On an instantaneous frequency estimator with FIR filters having maximally flat frequency response error magnitude

Abstract

In this paper an instantaneous frequency estimator (IFE) of a discrete-time base band complex signal is considered. The IFE is built around one-band, maximally flat linear-phase FIR filters, which are used for differentiating and delaying Cartesian components of the complex signal. One of the key features of the estimator is that it avoids problems related to the ambiguity of the instantaneous phase waveform. The quality of the estimator is tested. A closed-form formula for the static characteristic of the IFE is derived and expressed as a function of the frequency responses of the filters used. Two representative test signals: a full band complex linear frequency modulated (LFM) chirp and a three-component complex synthetic signal are used to demonstrate the characteristic features of the estimator.
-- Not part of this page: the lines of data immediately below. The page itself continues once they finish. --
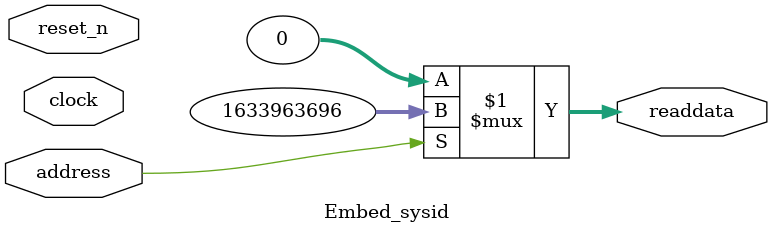
<source format=v>



// synthesis translate_off
`timescale 1ns / 1ps
// synthesis translate_on

// turn off superfluous verilog processor warnings 
// altera message_level Level1 
// altera message_off 10034 10035 10036 10037 10230 10240 10030 

module Embed_sysid (
               // inputs:
                address,
                clock,
                reset_n,

               // outputs:
                readdata
             )
;

  output  [ 31: 0] readdata;
  input            address;
  input            clock;
  input            reset_n;

  wire    [ 31: 0] readdata;
  //control_slave, which is an e_avalon_slave
  assign readdata = address ? 1633963696 : 0;

endmodule



</source>
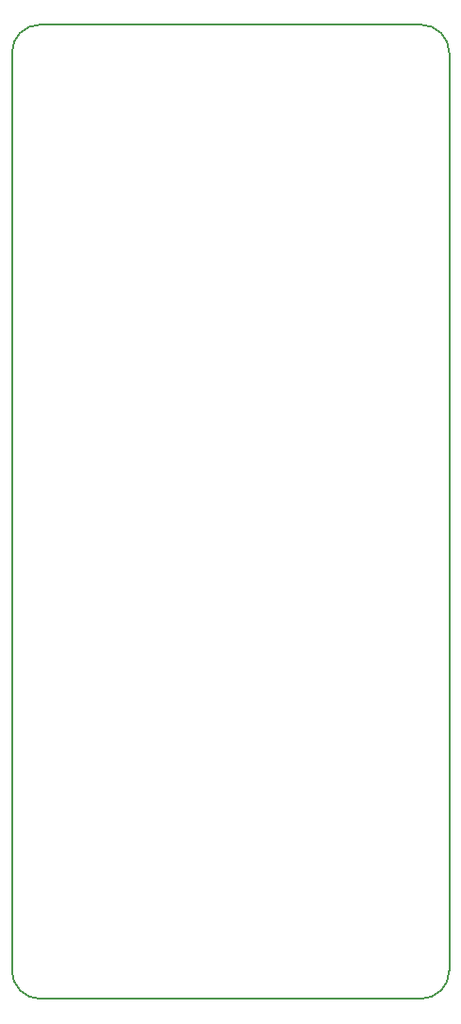
<source format=gm1>
G04 #@! TF.FileFunction,Profile,NP*
%FSLAX46Y46*%
G04 Gerber Fmt 4.6, Leading zero omitted, Abs format (unit mm)*
G04 Created by KiCad (PCBNEW 4.0.7) date 2018 June 21, Thursday 20:27:03*
%MOMM*%
%LPD*%
G01*
G04 APERTURE LIST*
%ADD10C,0.100000*%
%ADD11C,0.150000*%
G04 APERTURE END LIST*
D10*
D11*
X168910000Y-62230000D02*
X134620000Y-62230000D01*
X171450000Y-64770000D02*
G75*
G03X168910000Y-62230000I-2540000J0D01*
G01*
X134620000Y-62230000D02*
G75*
G03X132080000Y-64770000I0J-2540000D01*
G01*
X132080000Y-147320000D02*
G75*
G03X134620000Y-149860000I2540000J0D01*
G01*
X168910000Y-149860000D02*
G75*
G03X171450000Y-147320000I0J2540000D01*
G01*
X132080000Y-109220000D02*
X132080000Y-64770000D01*
X132080000Y-147320000D02*
X132080000Y-109220000D01*
X135890000Y-149860000D02*
X134620000Y-149860000D01*
X168910000Y-149860000D02*
X135890000Y-149860000D01*
X171450000Y-64770000D02*
X171450000Y-147320000D01*
M02*

</source>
If the chirp is sufficiently long in comparison with the length of the filters, the instantaneous frequency (IF) estimation errors are comparable to those obtained by using the static characteristic. For this case, the IF estimation error plots for the practical versus ideal IFE are presented and a design chart showing the dependence of the IF estimation error magnitude on the input signal bandwidth and the FIR filters’ length is given. This chart can be exploited in, e.g., FM-telemetry applications, where the IF carries a very slowly changing telemetric message. The three-component signal chosen allows demonstration of the ability of the estimator to track the IF which extends beyond the signal spectral range, permitting measurement even beyond the Nyquist frequency. Finally, the power of the proposed IFE to measure the stability of highly precise frequency oscillators is shown.